Doctors have raised the alarm over one of Australia’s worst outbreaks of diphtheria, which has crossed state borders and may have claimed a life.

Doctors have raised the alarm over one of Australia’s worst outbreaks of diphtheria, which has crossed state borders and may have claimed a life.
So far 223 cases have been reported since March in four states — 133 in the Northern Territory, 79 in Western Australia, six in South Australia, and up to five in Queensland.
That is compared to fewer than 40 cases across the country in 2025.
Federal Health Minister Mark Butler described it as the biggest diphtheria outbreak in Australia for decades.
“There’s no question this is serious,” he told ABC Radio on Tuesday.
Diphtheria is a potentially fatal and rare respiratory disease. It was once a cause of childhood death globally before vaccination started in the 1930s.
It’s feared a drop in childhood vaccinations may have allowed the disease to re-emerge.
Royal Australian College of General Practitioners vice-president Dr Ramya Raman urged doctors to remain vigilant as the infection crossed borders.
“It’s concerning that we’re seeing these cases now in Australia with this significant and quite unusual resurgence of the diphtheria cases,” she told newsGP.
“Diphtheria is something many Australians thought belonged to another era of medicine, but the reality is that vaccine-preventable diseases can return, particularly when continuity and immunisation gaps emerge.”

Diphtheria cases across Australian states and territories in 2026. Photo: AAP
Diphtheria can easily spread person to person through inhalation of respiratory droplets when an infected person coughs or sneezes.
Respiratory diphtheria symptoms can include a sore throat, mild fever, loss of appetite and in severe cases, trouble breathing. It can be fatal in some cases if untreated.
The less harmful strain of the disease is cutaneous diphtheria, spread by direct skin contact on lesions of infected people, with symptoms including sores or ulcers and slow-healing wounds.
Almost all the cases have involved Indigenous Australians, prompting health authorities to work with Aboriginal agencies to try to curb the outbreak, including provision of vaccines.
The National Notifiable Disease Surveillance System reports 133 notifications of the disease in the NT since the outbreak began in March.
It has since spread to Western Australia where 79 cases have been reported plus another six in South Australia and up to five in Queensland.
NT health authorities are also awaiting results from an autopsy about a possible diphtheria-related death in a remote territory community.

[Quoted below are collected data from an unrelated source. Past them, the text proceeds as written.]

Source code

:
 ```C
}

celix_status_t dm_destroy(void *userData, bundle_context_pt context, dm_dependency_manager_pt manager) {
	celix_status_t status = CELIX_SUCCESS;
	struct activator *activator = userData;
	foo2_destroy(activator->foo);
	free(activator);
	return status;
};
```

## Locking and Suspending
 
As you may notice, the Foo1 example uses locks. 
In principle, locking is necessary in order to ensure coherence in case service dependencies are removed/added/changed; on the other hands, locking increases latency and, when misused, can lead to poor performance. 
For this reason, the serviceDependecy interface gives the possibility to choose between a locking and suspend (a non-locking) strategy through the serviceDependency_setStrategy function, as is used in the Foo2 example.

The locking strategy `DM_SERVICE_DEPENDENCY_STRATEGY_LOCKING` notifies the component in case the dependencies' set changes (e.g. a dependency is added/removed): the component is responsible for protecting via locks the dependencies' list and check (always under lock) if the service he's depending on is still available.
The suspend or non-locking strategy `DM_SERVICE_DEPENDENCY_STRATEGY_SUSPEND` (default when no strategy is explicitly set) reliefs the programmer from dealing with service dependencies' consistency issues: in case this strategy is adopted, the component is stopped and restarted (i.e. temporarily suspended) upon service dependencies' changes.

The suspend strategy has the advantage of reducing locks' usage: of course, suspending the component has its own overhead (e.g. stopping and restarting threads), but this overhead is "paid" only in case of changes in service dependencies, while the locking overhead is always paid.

Immunisation expert Milena Dalton, from Melbourne’s Burnet Institute, said the response to the outbreak needed to be in partnership with Aboriginal community-controlled health services and local leaders.
The outbreak required governments to support rapid vaccination, booster delivery, testing, treatment and contact tracing, she said.
“We do have the tools to stop it spreading further so we really need to ensure that those tools reach the communities that need them most,” Dalton said.
NT Health said it was working with community organisations on a territory-wide vaccination program, focusing on vulnerable people and at-risk areas.
“Vaccination remains the most important measure for preventing, protecting and reducing transmission,” it said.
Vaccination is free under a national program for children aged six weeks to two months, four months, six months, 18 months, four years and 12 years.
Pregnant women from 20 weeks are also eligible and adults are encouraged to get a booster vaccine every 10 years.
In Africa, the World Health Organisation has expressed deep concern about the spread of ebola after 131 deaths in eastern Democratic Republic of Congo.
WHO director-general Tedros Adhanom Ghebreyesus declared the outbreak of the rare Bundibugyo strain a global public health emergency on Sunday (AEST), the first time a WHO chief has done so before convening an emergency committee.
The outbreak has alarmed experts because it was able to spread for weeks undetected across a densely populated area ravaged by widespread armed violence.
“I’m deeply concerned about the scale and speed of the epidemic,” Tedros told members of the World Health Assembly in Geneva on Tuesday, citing the number of cases being reported in urban areas and among healthcare workers.
In Australia, Butler said while the threat here was still low, the outbreak was very serious.
“We’re monitoring it very closely, because first of all, these case numbers are increasing almost every day,” he said.
“It’s a rare strain that’s not responsive to vaccines or treatments that we have.”